--- ДАННЫЕ ---

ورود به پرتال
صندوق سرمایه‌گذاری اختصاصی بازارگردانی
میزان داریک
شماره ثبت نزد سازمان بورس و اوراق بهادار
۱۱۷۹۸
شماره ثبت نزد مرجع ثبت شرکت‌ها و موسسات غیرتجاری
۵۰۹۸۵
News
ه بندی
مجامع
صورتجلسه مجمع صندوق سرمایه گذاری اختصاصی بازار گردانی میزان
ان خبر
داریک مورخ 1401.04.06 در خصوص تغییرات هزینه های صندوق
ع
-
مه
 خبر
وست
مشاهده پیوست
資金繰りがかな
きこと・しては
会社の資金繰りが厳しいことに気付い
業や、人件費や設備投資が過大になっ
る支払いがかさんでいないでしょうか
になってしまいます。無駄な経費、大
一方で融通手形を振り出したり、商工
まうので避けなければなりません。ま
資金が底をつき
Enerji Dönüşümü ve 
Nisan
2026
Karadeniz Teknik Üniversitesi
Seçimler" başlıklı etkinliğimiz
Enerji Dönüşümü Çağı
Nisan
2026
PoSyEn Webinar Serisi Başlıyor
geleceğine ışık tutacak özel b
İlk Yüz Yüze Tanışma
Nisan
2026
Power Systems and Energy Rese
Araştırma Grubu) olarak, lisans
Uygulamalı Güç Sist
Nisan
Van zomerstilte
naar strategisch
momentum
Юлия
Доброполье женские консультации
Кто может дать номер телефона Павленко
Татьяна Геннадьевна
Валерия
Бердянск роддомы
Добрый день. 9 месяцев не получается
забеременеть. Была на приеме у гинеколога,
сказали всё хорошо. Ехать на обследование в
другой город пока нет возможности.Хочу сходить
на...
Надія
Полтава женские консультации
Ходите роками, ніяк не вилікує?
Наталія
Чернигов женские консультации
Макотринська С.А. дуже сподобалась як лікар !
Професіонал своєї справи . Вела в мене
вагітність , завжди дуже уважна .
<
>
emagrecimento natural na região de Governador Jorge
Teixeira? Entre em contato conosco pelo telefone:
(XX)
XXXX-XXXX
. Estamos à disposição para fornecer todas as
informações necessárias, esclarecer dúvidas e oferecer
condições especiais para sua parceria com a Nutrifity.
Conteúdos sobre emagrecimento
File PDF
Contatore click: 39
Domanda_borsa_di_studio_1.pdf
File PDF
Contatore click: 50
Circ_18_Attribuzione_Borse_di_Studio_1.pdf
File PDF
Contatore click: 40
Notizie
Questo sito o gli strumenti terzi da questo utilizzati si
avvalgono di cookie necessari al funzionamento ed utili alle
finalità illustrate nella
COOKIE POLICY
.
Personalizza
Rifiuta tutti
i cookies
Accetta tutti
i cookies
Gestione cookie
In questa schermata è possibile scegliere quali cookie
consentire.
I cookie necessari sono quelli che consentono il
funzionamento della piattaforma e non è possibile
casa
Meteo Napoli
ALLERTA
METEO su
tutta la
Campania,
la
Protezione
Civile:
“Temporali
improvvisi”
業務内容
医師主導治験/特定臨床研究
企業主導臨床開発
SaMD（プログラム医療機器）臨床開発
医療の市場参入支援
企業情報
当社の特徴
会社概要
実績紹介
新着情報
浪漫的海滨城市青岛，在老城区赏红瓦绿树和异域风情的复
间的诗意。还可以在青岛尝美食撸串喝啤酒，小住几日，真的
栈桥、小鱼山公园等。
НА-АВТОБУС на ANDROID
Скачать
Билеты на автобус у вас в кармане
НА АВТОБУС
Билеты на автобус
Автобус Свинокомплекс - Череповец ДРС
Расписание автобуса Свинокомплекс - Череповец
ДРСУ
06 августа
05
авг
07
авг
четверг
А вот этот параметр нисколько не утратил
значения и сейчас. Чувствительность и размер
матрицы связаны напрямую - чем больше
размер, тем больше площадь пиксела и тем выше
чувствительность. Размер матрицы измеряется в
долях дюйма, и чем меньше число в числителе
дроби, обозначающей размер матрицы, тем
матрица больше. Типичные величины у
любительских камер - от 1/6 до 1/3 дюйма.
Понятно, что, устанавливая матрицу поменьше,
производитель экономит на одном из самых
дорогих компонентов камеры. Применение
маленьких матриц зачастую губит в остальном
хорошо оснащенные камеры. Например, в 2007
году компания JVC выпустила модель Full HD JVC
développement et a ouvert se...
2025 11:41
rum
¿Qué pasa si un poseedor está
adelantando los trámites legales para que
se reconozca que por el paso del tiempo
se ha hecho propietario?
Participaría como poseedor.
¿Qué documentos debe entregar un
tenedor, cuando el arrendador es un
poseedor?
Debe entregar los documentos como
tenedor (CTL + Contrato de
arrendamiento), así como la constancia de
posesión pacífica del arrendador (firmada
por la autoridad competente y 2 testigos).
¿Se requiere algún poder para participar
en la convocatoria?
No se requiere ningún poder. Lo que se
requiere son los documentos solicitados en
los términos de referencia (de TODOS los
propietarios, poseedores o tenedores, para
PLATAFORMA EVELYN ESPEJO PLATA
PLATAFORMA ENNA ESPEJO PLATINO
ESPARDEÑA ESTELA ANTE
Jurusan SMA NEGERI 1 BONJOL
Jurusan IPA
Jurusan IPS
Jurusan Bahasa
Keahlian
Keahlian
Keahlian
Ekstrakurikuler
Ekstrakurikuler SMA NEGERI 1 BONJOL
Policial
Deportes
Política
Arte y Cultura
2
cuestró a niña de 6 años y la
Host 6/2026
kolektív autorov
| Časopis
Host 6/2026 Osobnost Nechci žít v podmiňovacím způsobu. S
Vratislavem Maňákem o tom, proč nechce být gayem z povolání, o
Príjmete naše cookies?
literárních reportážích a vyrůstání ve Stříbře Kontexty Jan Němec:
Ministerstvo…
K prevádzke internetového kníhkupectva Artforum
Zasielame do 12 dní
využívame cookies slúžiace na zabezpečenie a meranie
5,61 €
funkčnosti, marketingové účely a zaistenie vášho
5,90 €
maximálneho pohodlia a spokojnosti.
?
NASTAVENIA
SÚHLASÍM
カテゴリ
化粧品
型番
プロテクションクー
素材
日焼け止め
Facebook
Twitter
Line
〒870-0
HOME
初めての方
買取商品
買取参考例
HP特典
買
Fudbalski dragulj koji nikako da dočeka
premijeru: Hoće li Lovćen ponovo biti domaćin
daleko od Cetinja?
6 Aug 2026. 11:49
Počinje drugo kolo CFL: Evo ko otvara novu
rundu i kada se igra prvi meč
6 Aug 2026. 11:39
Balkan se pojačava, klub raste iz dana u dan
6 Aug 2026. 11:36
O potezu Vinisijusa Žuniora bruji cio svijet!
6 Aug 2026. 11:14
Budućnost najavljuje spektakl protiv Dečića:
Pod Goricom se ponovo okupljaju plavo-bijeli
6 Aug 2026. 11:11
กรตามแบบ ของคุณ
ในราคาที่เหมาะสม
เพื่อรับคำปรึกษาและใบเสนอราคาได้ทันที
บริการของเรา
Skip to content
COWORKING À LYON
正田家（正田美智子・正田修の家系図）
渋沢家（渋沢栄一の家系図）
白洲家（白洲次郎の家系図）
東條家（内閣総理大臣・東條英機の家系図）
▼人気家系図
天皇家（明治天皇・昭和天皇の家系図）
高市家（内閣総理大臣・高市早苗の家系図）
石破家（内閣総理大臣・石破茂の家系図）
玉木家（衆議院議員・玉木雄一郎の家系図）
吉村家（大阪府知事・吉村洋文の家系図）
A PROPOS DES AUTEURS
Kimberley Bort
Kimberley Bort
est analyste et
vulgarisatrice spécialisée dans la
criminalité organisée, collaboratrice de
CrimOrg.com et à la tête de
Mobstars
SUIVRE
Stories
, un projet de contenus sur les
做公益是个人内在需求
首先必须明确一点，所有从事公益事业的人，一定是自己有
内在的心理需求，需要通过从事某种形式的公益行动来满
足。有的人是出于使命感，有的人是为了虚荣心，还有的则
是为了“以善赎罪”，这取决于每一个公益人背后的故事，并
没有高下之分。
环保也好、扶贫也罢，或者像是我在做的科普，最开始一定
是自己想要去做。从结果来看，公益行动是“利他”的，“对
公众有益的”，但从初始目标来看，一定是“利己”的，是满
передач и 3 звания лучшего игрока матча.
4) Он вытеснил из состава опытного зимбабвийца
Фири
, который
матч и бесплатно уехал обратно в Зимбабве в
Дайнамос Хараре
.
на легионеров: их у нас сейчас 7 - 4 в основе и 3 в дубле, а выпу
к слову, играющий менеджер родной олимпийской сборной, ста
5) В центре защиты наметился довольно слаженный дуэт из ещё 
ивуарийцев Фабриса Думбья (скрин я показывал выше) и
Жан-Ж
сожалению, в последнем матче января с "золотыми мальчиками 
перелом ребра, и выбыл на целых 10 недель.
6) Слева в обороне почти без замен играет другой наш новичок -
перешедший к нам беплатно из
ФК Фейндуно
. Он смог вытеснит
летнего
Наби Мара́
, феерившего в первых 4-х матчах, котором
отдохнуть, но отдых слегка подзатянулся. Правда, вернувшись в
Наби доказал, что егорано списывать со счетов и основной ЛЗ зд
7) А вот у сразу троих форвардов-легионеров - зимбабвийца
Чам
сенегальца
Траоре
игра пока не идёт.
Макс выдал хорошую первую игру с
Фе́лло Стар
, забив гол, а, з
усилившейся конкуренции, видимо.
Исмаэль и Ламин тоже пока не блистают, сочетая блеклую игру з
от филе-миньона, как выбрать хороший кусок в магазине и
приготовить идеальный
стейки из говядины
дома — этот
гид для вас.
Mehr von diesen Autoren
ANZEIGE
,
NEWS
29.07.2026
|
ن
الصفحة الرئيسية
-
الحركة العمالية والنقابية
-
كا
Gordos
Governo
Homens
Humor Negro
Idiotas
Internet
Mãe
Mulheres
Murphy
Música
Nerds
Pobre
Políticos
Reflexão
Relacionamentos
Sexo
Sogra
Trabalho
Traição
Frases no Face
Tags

---

**ПИСЬМЕННОЕ ЗАДАНИЕ:**
Процитируйте без изменений строки данных от самого начала до строки, содержащей «一方で融通手形を振り出したり、商工», включая обе границы.

**ПОЛЕ ДЛЯ ОТВЕТА:**
ورود به پرتال
صندوق سرمایه‌گذاری اختصاصی بازارگردانی
میزان داریک
شماره ثبت نزد سازمان بورس و اوراق بهادار
۱۱۷۹۸
شماره ثبت نزد مرجع ثبت شرکت‌ها و موسسات غیرتجاری
۵۰۹۸۵
News
ه بندی
مجامع
صورتجلسه مجمع صندوق سرمایه گذاری اختصاصی بازار گردانی میزان
ان خبر
داریک مورخ 1401.04.06 در خصوص تغییرات هزینه های صندوق
ع
-
مه
 خبر
وست
مشاهده پیوست
資金繰りがかな
きこと・しては
会社の資金繰りが厳しいことに気付い
業や、人件費や設備投資が過大になっ
る支払いがかさんでいないでしょうか
になってしまいます。無駄な経費、大
一方で融通手形を振り出したり、商工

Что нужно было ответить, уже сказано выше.